Un journaliste afghan qui défend les droits de la femme en terre d'islam a été arrêté en Iran pour des raisons inconnues, ont déclaré mardi des organisations de défense de la liberté de la presse.
La Fédération internationale des journalistes (FIJ) s'est déclarée "extrêmement inquiète d'informations selon lesquelles le directeur de la publication de la revue afghane Haqoq-e-Zan (Droits de la femme) a été arrêté en Iran le 4 mars et continue d'être détenu sans inculpation", dans un communiqué reçu par l'AFP.

Ali Muhaqiq Nasab, qui semble être également détenteur d'un passeport iranien, a été arrêté chez lui à Qom, à une centaine de kilomètres de Téhéran, selon la FIJ et l'Association des journalistes indépendants afghans (AIJA).
Le président de l'AIJA, Rahimullah Samander, a déclaré à l'AFP que "le renseignement iranien" a arrêté M. Nasab et saisi son téléphone portable, son ordinateur et des documents.

Les autorités "n'ont fourni aucune explication à sa femme", selon M. Samander. "Elle dit n'avoir aucune possibilité d'accès à lui" et "nous n'avons pu obtenir aucune information auprès de l'ambassade d'Iran ici", a-t-il ajouté.
Selon M. Samander, M. Nasab, qui a exercé la fonction de juge en Iran, a écrit des livres sur l'islam et sur les droits de la Femme.

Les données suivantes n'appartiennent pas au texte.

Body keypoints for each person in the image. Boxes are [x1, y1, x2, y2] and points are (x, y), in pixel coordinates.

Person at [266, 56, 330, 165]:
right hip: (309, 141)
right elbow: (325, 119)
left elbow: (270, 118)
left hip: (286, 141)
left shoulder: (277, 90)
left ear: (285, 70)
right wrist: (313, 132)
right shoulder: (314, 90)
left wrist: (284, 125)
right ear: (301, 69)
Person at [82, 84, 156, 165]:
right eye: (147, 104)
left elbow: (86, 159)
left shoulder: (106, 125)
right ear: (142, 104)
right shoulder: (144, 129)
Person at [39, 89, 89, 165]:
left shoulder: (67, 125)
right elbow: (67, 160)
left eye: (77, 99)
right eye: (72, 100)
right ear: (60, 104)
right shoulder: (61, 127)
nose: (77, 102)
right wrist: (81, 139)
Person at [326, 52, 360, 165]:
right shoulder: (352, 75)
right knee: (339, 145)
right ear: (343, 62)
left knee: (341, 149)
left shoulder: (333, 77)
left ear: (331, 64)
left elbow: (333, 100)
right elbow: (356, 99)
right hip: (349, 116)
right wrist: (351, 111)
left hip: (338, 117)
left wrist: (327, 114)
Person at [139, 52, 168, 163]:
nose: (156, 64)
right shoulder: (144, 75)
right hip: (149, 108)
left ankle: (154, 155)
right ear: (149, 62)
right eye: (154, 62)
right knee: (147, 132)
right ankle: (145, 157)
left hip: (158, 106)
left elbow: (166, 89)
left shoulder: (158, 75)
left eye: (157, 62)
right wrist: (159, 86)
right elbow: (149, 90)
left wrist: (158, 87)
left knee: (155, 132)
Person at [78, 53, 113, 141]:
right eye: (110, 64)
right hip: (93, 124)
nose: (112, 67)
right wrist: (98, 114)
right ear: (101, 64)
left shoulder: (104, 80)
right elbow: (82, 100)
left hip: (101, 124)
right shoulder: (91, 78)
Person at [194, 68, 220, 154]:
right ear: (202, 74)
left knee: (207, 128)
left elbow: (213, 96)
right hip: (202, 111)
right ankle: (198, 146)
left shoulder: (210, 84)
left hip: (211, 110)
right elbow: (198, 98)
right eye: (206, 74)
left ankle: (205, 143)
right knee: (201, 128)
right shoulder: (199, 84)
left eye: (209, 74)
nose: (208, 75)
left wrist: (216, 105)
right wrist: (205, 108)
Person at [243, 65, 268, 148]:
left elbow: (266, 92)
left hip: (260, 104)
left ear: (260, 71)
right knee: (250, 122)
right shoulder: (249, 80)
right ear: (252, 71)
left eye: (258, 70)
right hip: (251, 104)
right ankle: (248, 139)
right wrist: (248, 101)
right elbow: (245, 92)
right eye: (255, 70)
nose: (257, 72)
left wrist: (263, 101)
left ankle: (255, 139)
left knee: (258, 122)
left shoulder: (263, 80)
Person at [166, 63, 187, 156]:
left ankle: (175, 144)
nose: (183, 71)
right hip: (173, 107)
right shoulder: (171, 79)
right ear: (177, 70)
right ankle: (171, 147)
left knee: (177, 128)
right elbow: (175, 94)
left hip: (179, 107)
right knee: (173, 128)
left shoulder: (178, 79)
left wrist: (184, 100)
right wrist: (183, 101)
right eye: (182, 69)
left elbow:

Dans l'un d'eux, il demandait pourquoi tous les chiites du monde devaient considérer les chefs spirituels successifs de la République islamique d'Iran comme leurs dirigeants.
Pour cela, "il a été arrêté, jugé et a passé plus d'un an et demi en prison (en Iran) avant de rentrer en Afghanistan en 2004", selon le président de l'AIJA.
Il a ensuite connu des problèmes en Afghanistan en publiant tous les deux mois Haqoq-e-Zan, dans lequel il défendait les droits de la femme.

Accusé en octobre 2005 de blasphème, il a été condamné à deux ans de prison pour avoir "intentionnellement publié dans Haqoq-e-Zan des articles anti-islamiques dans lequel il remettait en cause les condamnations sévères pour adultère et vol".
Il a été libéré en appel mais sa revue a été fermée, indique l'AIJA.